International SEEK Workshop on "Entry, Pricing, and Consumer Search in Online Markets" at ZEW

SEEK

Within the framework of the research programme "Strengthening Efficiency and Competitiveness in the European Knowledge Economies", the Centre for European Economic Research (ZEW), Mannheim (Germany), and the Johannes Kepler University, Linz (Austria), organized a workshop on "Entry, Pricing, and Consumer Search in Online Markets". The workshop's objective was to discuss recent scientific contributions to questions related to the economics of online markets as well as firms' strategies and consumers' search behaviour in online markets. Fourteen speakers from international universities presented their on-going theoretical and empirical research in the field of online markets.

Among other matters, the topics discussed on the first day of the workshop covered the impact of online search on the used car market, the willingness to contribute to online platforms using a two-tiered free-premium business model or a case study on how application providers of a very prominent social network reacted to a policy change of the platform provider. The keynote speaker of that day was Professor Gautam Gowrisankaran from the University of Arizona. He presented a dynamic model for estimating consumer purchase decisions in markets for long-lived consumption goods with significant technological progress, such as the market for camcorders.

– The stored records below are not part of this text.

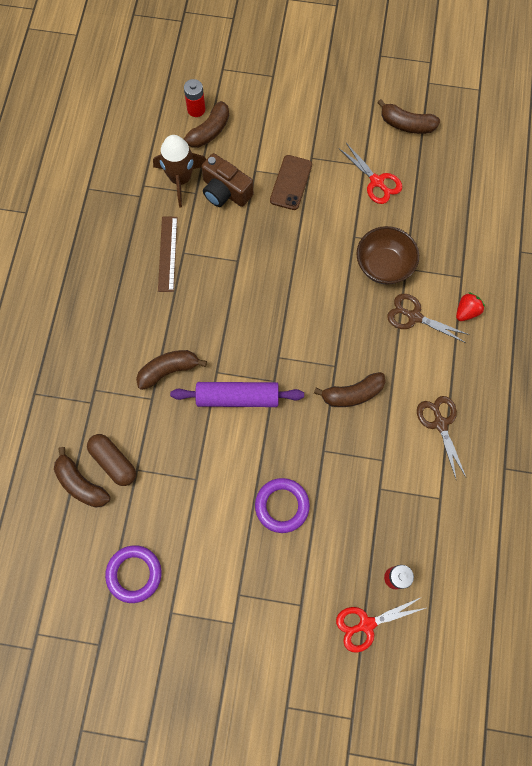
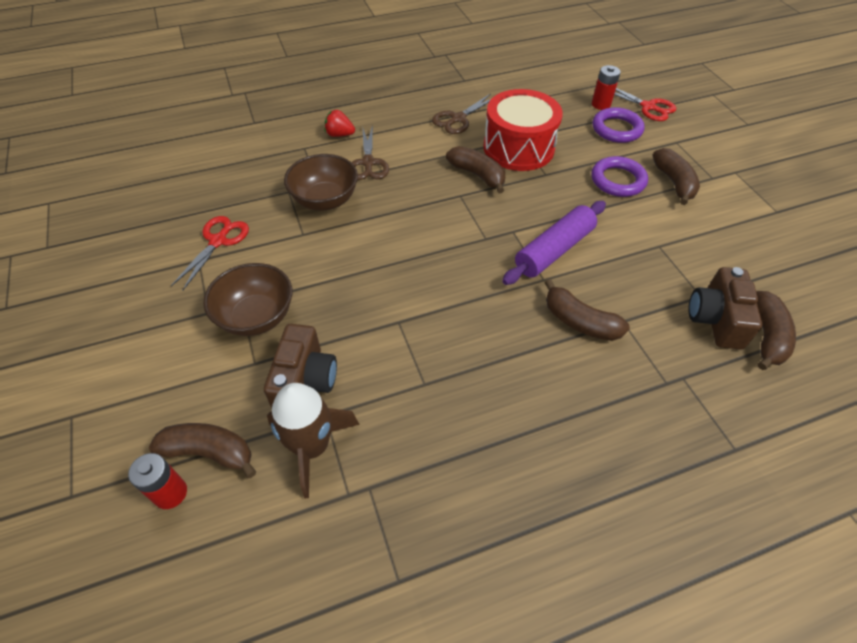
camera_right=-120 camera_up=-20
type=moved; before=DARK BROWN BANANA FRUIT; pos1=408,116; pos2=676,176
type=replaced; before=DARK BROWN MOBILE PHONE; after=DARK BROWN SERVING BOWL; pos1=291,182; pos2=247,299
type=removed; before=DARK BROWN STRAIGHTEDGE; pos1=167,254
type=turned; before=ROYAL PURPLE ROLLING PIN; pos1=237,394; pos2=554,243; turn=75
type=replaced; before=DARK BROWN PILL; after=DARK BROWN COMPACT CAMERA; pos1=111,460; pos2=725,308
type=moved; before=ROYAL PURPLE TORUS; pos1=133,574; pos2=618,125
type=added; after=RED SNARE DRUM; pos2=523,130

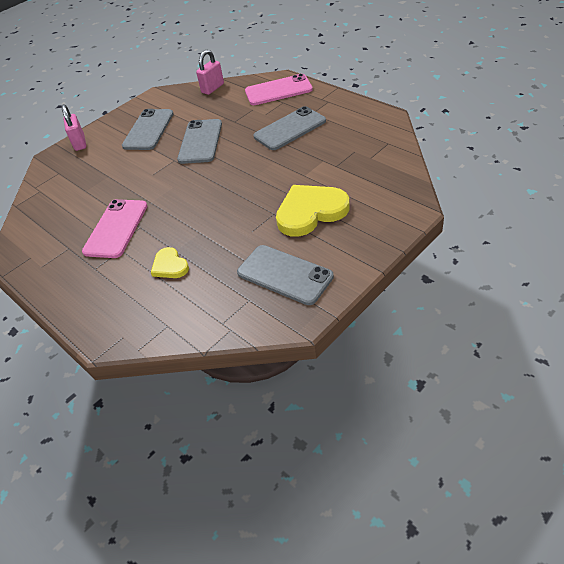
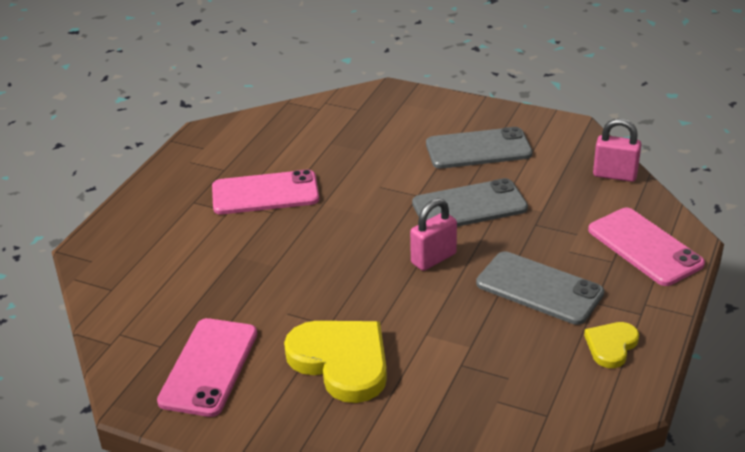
camera_right=65 camera_up=-10
type=moved; before=PINK SMALL LOCK; pos1=73,127; pos2=433,234
type=recoloured; before=GREY MOBILE PHONE; after=PINK MOBILE PHONE; pos1=285,275; pos2=207,367
type=moved; before=GOLDEN LOVE HEART; pos1=170,262; pos2=611,345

As opposed to static models, this model allows to take into account fluctuations in demand over time.

The contributions on the second day were concerned with the question on how the reduced cost of conducting an online search may affect investments in quality, sales concentration or the provision of information on products. Furthermore, several empirical investigations geared at better understanding of the strategic interaction of firms in the airline industry or in the setting of a price comparison site were presented. The rich and high frequency information in such sites allows investigating shop and consumer behaviour very closely and also allows a look at the product-life cycle of relatively short-lived products.

The second keynote speaker of the workshop, Professor Sara Fisher Ellison from MIT, presented her most recent work on shop strategies in price comparison sites, where prices can be updated with very high frequency. Her research results showed clearly what earlier contributions had already suggested: the investigation of online markets offers a wide range of new possibilities to study repeated interactions of economic players.